1984 weekly chart performance for "You Might Think"
| Chart (1984) | Peak position |
|---|---|
| Australia (Kent Music Report) | 24 |
| Canada Top Singles (RPM) | 8 |
| Netherlands (Single Top 100) | 49 |
| Netherlands (Tipparade) | 11 |
| New Zealand (Recorded Music NZ) | 27 |
| Sweden (Sverigetopplistan) | 20 |
| UK Singles (Official Charts) | 88 |
| US Billboard Hot 100 | 7 |
| US Dance Club Songs (Billboard) | 14 |
| US Mainstream Rock (Billboard) | 1 |
| US Cash Box Top 100 Singles | 7 |

2019 weekly chart performance for "You Might Think"
| Chart (2019) | Peak position |
|---|---|
| US Rock Digital Song Sales (Billboard) | 16 |

===Year-end charts===

Year-end chart performance for "You Might Think"
| Chart (1984) | Position |
|---|---|
| Canada Top Singles (RPM) | 61 |
| US Billboard Hot 100 | 65 |
| US Cash Box Top 100 Singles | 64 |

==Certifications==

| Region | Certification | Certified units/sales |
| New Zealand (RMNZ) | Gold | 15,000^{‡} |
^{‡} Sales+streaming figures based on certification alone.

== Weezer version ==

In 2011, American rock band Weezer covered the song for the soundtrack of the animated film Cars 2. Weezer had a relationship with co-vocalist Ocasek, as Ocasek produced three of the band's albums, including 1994's Weezer (Blue Album), 2001's Weezer (Green Album), and 2014's Everything Will Be Alright in the End.
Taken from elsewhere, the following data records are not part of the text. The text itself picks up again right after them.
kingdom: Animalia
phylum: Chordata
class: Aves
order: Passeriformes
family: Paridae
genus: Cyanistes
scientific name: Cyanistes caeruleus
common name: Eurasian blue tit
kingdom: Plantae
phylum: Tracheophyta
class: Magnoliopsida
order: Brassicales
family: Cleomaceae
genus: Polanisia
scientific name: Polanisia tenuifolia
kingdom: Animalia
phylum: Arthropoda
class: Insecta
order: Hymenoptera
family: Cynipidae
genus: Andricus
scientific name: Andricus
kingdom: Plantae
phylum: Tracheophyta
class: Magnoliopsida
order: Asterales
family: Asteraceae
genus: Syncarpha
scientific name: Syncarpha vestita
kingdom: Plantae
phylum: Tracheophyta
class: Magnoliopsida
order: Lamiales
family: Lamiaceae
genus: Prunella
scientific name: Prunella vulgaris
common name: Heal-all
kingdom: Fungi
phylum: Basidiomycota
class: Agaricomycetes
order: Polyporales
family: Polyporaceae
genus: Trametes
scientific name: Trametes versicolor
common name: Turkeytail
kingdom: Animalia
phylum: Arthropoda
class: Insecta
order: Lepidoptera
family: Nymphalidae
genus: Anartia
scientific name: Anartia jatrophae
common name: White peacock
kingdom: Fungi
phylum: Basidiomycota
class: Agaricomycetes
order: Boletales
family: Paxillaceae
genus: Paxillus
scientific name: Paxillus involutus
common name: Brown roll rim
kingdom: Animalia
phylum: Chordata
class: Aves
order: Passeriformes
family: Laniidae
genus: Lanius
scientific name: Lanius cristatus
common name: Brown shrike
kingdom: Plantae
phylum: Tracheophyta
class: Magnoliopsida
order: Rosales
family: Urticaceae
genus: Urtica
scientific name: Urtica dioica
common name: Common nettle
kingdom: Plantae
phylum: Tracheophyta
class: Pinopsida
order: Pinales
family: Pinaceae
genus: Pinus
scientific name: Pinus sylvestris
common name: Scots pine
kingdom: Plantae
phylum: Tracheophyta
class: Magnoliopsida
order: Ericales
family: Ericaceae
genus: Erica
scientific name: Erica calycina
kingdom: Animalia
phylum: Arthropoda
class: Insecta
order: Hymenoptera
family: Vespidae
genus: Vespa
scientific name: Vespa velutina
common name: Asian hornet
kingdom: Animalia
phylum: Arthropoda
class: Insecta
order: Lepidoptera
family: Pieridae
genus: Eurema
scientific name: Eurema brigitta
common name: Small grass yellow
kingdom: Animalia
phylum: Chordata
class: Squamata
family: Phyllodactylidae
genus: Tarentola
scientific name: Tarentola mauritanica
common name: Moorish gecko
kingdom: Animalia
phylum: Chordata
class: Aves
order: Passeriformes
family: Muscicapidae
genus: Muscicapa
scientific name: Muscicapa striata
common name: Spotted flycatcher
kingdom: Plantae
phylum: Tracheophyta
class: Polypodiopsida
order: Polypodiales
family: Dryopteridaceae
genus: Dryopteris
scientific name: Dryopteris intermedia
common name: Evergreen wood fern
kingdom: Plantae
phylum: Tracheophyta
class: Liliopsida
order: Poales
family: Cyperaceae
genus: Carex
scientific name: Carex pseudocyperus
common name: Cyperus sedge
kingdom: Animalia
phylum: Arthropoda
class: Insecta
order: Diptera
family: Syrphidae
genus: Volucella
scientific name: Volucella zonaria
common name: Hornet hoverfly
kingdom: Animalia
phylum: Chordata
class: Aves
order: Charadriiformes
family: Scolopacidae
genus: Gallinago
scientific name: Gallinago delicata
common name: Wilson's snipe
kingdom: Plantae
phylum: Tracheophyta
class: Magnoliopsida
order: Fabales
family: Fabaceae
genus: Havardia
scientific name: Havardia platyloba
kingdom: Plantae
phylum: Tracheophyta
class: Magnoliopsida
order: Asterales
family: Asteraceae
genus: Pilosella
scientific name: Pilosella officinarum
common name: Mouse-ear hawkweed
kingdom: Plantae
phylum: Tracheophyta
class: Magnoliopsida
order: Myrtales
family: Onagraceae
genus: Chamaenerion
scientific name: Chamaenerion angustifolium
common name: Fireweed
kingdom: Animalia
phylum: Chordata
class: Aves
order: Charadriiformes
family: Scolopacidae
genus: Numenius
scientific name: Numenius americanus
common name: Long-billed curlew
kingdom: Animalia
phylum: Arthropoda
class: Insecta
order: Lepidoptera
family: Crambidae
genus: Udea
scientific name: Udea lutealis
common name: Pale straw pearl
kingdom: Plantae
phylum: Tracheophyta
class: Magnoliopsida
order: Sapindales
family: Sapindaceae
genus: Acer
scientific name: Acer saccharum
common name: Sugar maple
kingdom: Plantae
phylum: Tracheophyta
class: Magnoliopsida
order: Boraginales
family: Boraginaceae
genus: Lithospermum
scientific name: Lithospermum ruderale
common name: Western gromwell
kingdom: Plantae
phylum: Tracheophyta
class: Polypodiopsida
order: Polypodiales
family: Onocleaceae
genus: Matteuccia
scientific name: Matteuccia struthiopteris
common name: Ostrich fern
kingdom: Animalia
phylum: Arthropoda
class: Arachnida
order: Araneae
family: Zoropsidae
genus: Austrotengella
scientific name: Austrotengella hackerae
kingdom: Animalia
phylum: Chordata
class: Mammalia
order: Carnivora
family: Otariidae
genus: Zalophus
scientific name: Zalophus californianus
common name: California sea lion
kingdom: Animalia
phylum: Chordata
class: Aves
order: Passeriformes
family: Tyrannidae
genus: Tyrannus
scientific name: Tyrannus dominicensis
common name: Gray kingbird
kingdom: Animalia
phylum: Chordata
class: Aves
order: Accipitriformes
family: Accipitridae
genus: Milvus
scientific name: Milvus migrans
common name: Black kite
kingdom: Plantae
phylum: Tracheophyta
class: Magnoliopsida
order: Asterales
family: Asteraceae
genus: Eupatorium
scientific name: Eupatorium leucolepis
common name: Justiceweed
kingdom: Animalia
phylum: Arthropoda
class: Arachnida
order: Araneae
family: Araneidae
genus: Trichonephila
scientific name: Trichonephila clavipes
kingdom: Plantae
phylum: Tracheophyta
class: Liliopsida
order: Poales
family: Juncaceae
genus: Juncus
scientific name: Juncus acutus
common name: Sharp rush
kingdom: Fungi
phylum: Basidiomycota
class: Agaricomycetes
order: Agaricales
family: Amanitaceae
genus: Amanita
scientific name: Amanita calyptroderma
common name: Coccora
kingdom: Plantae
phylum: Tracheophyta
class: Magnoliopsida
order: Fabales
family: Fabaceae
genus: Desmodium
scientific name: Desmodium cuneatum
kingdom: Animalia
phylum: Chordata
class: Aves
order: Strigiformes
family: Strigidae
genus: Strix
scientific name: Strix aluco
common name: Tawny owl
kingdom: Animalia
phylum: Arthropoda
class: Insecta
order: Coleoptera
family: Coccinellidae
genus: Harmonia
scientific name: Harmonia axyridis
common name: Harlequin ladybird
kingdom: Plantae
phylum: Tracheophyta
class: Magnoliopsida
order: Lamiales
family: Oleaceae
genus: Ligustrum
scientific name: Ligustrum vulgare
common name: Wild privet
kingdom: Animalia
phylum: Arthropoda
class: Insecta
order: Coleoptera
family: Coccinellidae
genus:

On June 14, Weezer announced the cover on Kerrang!, Weezer guitarist Brian Bell announced "The song is going to play in the scene where Lightning McQueen and Mater go to Japan, which is great for us because it sort of mirrors our experiences in Japan – there was a little bit of culture shock!". The cover was released as the opening track on the same day and a music video was released to the band's Vevo channel on June 21, three days before the film, featuring the band recording the song, scenes from the film, people working on the film, and the band in Japan, and was directed by Tim Wilkerson. This version was co-produced by the band and Shawn Everett. Weezer bassist Scott Shriner performed the song with the Cars on their Rock and Roll Hall of Fame induction in 2018, which was Ocasek's final performance until his death the following year. Weezer's version charted at number 8 on the Mexico Ingles Airplay.